Collected data entries:
^^^^^^^^^^^^^^^^

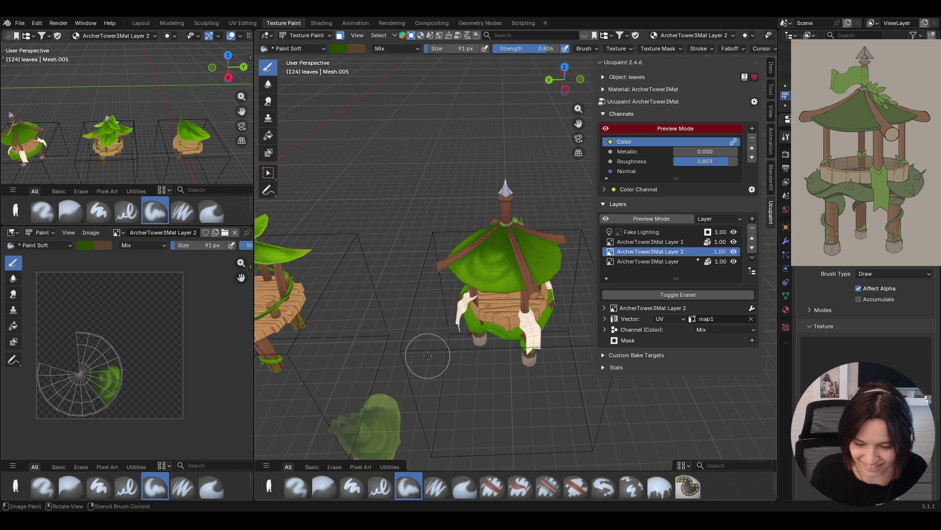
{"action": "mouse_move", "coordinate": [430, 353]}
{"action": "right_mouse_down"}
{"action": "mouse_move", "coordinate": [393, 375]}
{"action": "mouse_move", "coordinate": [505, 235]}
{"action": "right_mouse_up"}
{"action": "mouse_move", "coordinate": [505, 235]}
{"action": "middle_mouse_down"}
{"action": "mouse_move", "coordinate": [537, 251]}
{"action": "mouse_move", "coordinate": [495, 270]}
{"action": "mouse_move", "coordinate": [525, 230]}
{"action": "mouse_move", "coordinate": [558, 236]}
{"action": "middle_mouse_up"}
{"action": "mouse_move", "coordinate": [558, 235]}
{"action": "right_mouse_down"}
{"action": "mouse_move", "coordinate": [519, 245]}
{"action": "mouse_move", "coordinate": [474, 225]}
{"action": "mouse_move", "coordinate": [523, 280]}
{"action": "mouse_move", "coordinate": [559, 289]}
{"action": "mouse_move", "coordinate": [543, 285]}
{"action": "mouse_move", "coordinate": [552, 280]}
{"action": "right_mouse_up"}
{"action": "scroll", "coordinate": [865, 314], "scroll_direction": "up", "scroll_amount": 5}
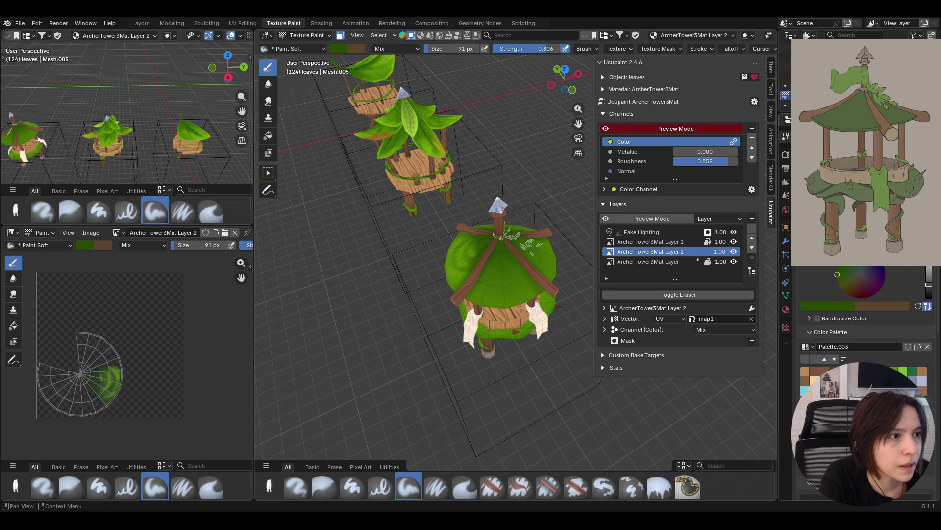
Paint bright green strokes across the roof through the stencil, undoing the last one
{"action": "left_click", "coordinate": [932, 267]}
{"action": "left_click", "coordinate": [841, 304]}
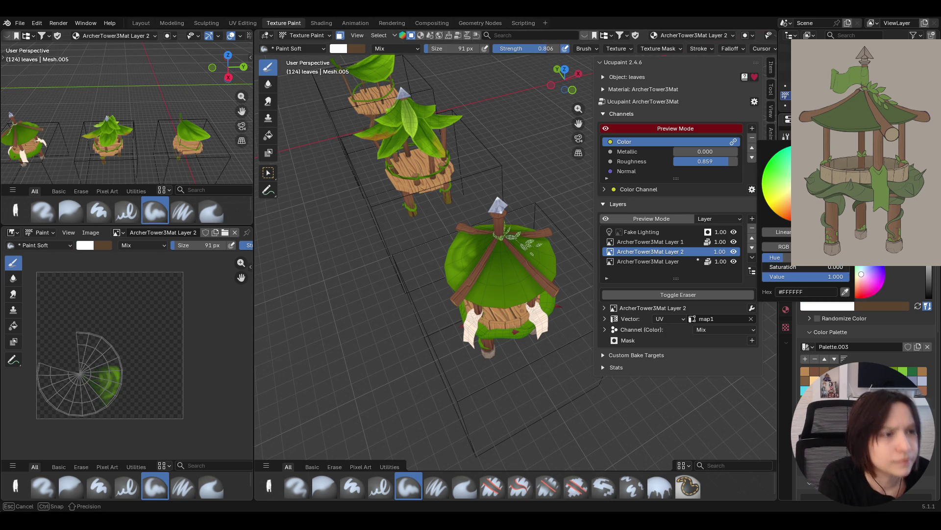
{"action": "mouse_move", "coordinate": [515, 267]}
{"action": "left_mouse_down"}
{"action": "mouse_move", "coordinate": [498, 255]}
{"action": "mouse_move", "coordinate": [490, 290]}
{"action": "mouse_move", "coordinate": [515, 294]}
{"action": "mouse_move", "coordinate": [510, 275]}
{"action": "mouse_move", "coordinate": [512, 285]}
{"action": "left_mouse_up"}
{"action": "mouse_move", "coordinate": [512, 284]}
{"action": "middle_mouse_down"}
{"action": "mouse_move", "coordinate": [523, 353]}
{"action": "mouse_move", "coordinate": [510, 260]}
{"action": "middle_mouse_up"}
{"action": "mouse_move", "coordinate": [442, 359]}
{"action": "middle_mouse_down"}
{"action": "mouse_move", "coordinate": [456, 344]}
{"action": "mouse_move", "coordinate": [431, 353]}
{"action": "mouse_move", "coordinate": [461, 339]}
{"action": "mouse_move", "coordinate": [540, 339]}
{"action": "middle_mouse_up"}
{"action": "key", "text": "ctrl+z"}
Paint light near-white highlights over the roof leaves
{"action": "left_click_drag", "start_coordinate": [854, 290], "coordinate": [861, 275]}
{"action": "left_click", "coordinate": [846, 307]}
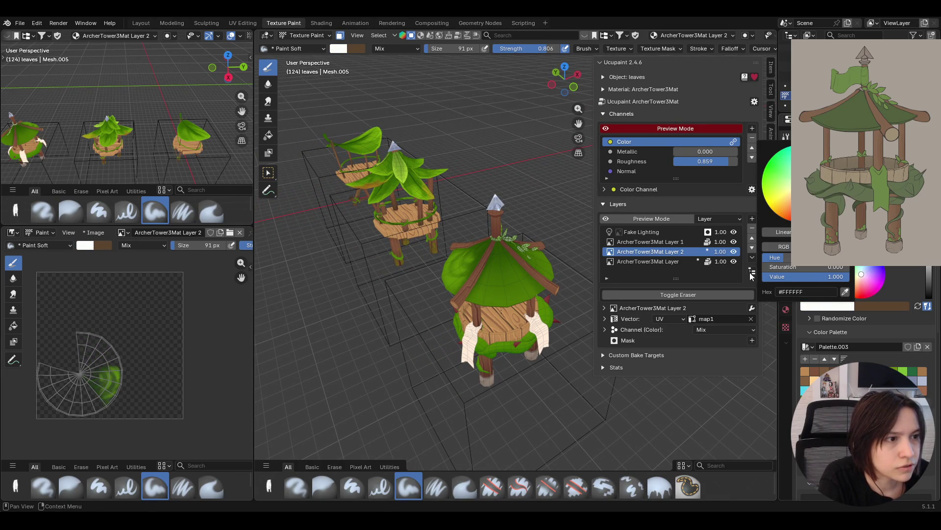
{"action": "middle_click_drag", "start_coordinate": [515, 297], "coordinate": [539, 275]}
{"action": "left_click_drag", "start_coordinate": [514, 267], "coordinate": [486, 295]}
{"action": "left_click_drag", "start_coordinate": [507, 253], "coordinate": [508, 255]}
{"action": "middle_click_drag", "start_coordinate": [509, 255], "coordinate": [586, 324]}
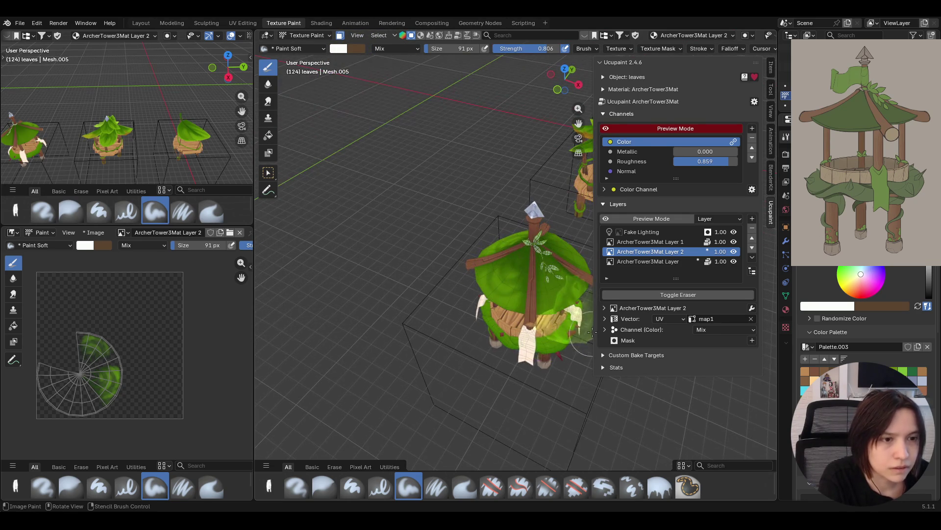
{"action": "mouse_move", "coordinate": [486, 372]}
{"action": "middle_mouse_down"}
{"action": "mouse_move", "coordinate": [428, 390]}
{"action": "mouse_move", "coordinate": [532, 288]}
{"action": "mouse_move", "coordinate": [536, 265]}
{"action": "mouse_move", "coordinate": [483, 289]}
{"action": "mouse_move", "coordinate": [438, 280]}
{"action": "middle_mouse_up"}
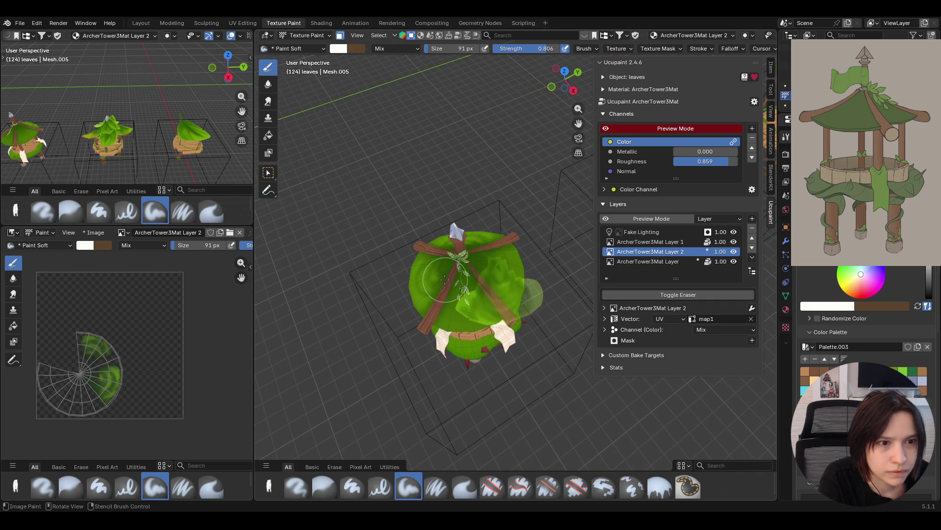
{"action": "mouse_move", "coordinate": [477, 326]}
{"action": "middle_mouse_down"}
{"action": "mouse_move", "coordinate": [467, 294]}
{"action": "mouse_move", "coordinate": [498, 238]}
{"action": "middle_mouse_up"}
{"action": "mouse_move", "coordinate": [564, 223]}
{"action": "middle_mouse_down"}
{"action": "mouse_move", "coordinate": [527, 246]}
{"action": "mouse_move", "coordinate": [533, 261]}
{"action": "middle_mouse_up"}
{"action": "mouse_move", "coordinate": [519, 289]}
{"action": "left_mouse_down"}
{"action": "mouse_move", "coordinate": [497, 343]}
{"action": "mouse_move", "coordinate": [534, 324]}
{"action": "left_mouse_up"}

^^^^^^^^^^^^^^^^

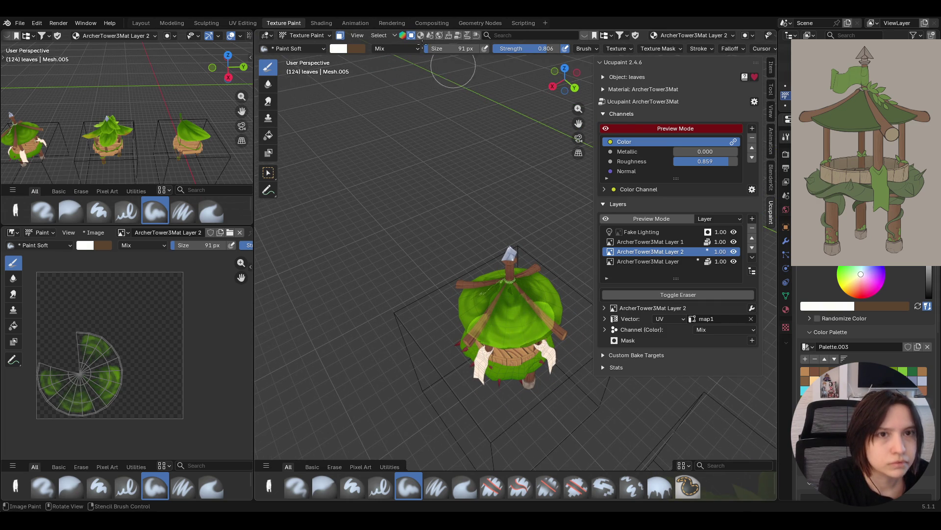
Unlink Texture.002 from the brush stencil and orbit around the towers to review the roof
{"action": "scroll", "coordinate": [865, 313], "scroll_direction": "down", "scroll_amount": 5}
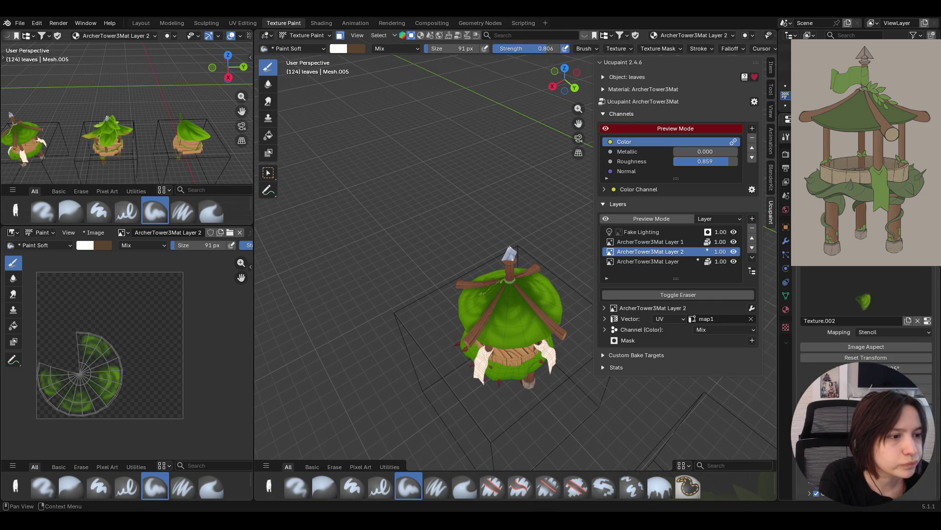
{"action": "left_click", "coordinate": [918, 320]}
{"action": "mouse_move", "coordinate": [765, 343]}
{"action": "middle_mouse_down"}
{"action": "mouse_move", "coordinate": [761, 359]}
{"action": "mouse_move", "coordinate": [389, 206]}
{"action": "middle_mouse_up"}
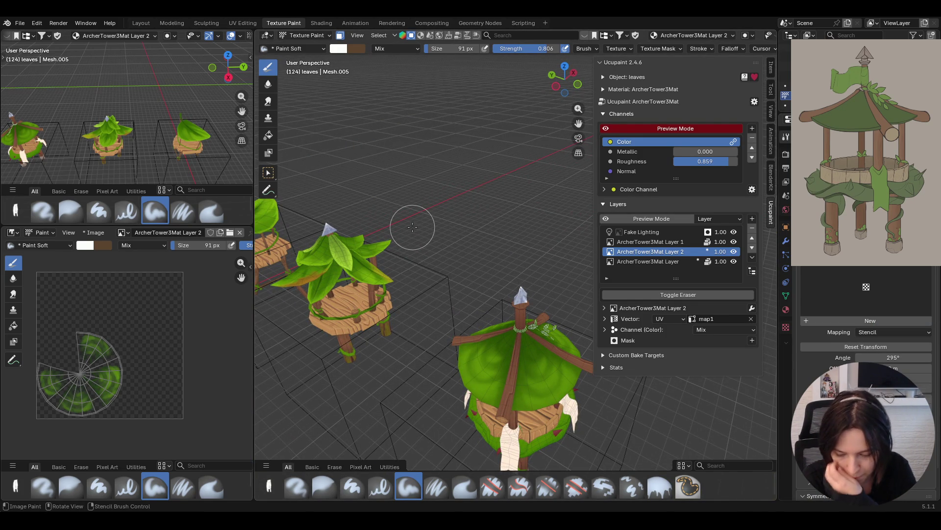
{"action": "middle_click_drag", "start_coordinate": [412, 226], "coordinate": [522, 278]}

^^^^^^^^^^^^^^^^

What the task asks:
All lines above containing the string "roof" are to be collected.

Task answer:
Paint bright green strokes across the roof through the stencil, undoing the last one
Paint light near-white highlights over the roof leaves
Unlink Texture.002 from the brush stencil and orbit around the towers to review the roof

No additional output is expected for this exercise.